TEXTE À LIRE:
Chacun-e son Delap

Le Delap de Raquel Garrido

19 juin 2025 | 5 minutes de lecture

Un batisseur de cathédrales. Le jour de la mort de François j’ai rassemblé mes forces pour écrire un texte d’annonce. Publié sur mon blog, il est parti en fumée lors de l’incendie du datacenter de l’hébergeur OVH. Sur un blog de Mediapart j’en ai retrouvé cet extrait :

« Notre camarade François Delapierre est décédé, ce matin du 20 juin 2015, après avoir combattu une tumeur au cerveau fulgurante et agressive.

Le Parti de Gauche perd une partie de lui-même. François Delapierre fut le premier à prendre la parole le 29 novembre 2008 lors du meeting fondateur du Parti de Gauche. Doté d’une capacité d’anticipation hors du commun, fin observateur des dynamiques politiques à l’œuvre dans le monde entier, François avait imaginé puis organisé le lancement du Parti de Gauche. Jeune dirigeant de parti, il avait toujours eu le goût de valoriser le talent des autres et en particulier celui des jeunes. Il a formé une grande part des responsables politiques du PG, en les accompagnant de sa puissance intellectuelle et bienveillance. (…)

Le Parti de Gauche est triste. Triste mais si fier d’avoir été dirigé par un homme si superbe. François vivra dans chacune de nos actions, dans chacune de nos indignations, dans chacun des coups que nous porterons à ceux qui gouvernent ce monde injuste qui empêche le grand nombre d’être heureux. A 44 ans, François part trop tôt, trop jeune, coupé dans son élan créateur. Il ne verra pas l’issue des réalisations qu’il a déclenchées. Mais n’est-ce pas le sort des bâtisseurs de cathédrales ? Les pégistes font le serment de continuer son œuvre. »

J’ai aussi retrouvé cette interview réalisée le lendemain du décès, où on ne décèle pas l’ombre d’une tristesse. Étonnant. J’imagine que la peine était non seulement atténuée par le soulagement après plusieurs mois de le voir, impuissante, perdre ses capacités motrices. Mais surtout je crois que j’étais encore exaltée par ce bout d’histoire que nous avions écrit ensemble. J’étais si fière d’avoir été delapierriste ! Comme nombre de camarades, j’étais heureuse d’être menée par lui. Je me sentais utile et valorisée. De sa puissance intellectuelle, il en était lui-même convaincu, bien sûr. Cela a pu irriter parfois ses interlocuteurs qui s’apercevaient, parfois après coup, d’avoir été un pion dans les coups à quelques bandes de Delap.

DONNÉES EXTRAITES:

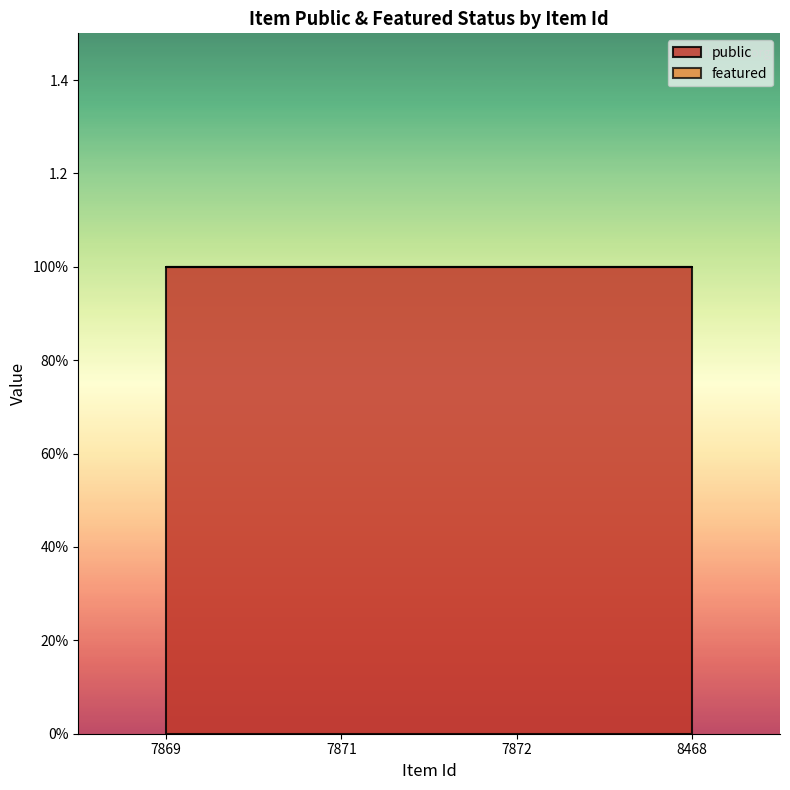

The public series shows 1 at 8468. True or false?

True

...

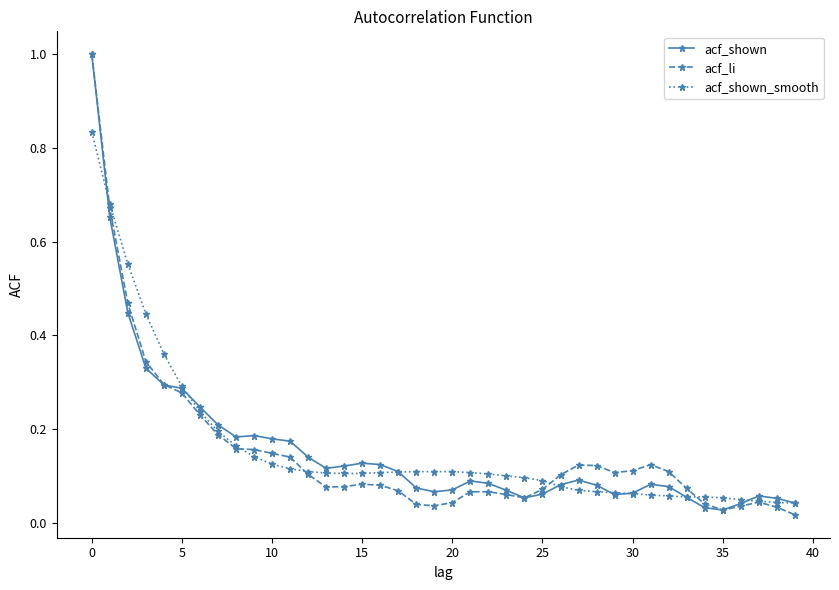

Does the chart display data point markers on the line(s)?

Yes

TRAVAIL DEMANDÉ:
(1) Relevez toutes les dates complètes (jour, mois et année) que contient le texte sur François Delapierre.
(2) Traduisez en anglais cette phrase du texte sur François Delapierre : « François Delapierre fut le premier à prendre la parole le 29 novembre 2008 lors du meeting fondateur du Parti de Gauche. »

CORRIGÉ:
(1)
19 juin 2025
20 juin 2015
29 novembre 2008

(2) François Delapierre was the first to speak on November 29, 2008, at the founding rally of the Left Party.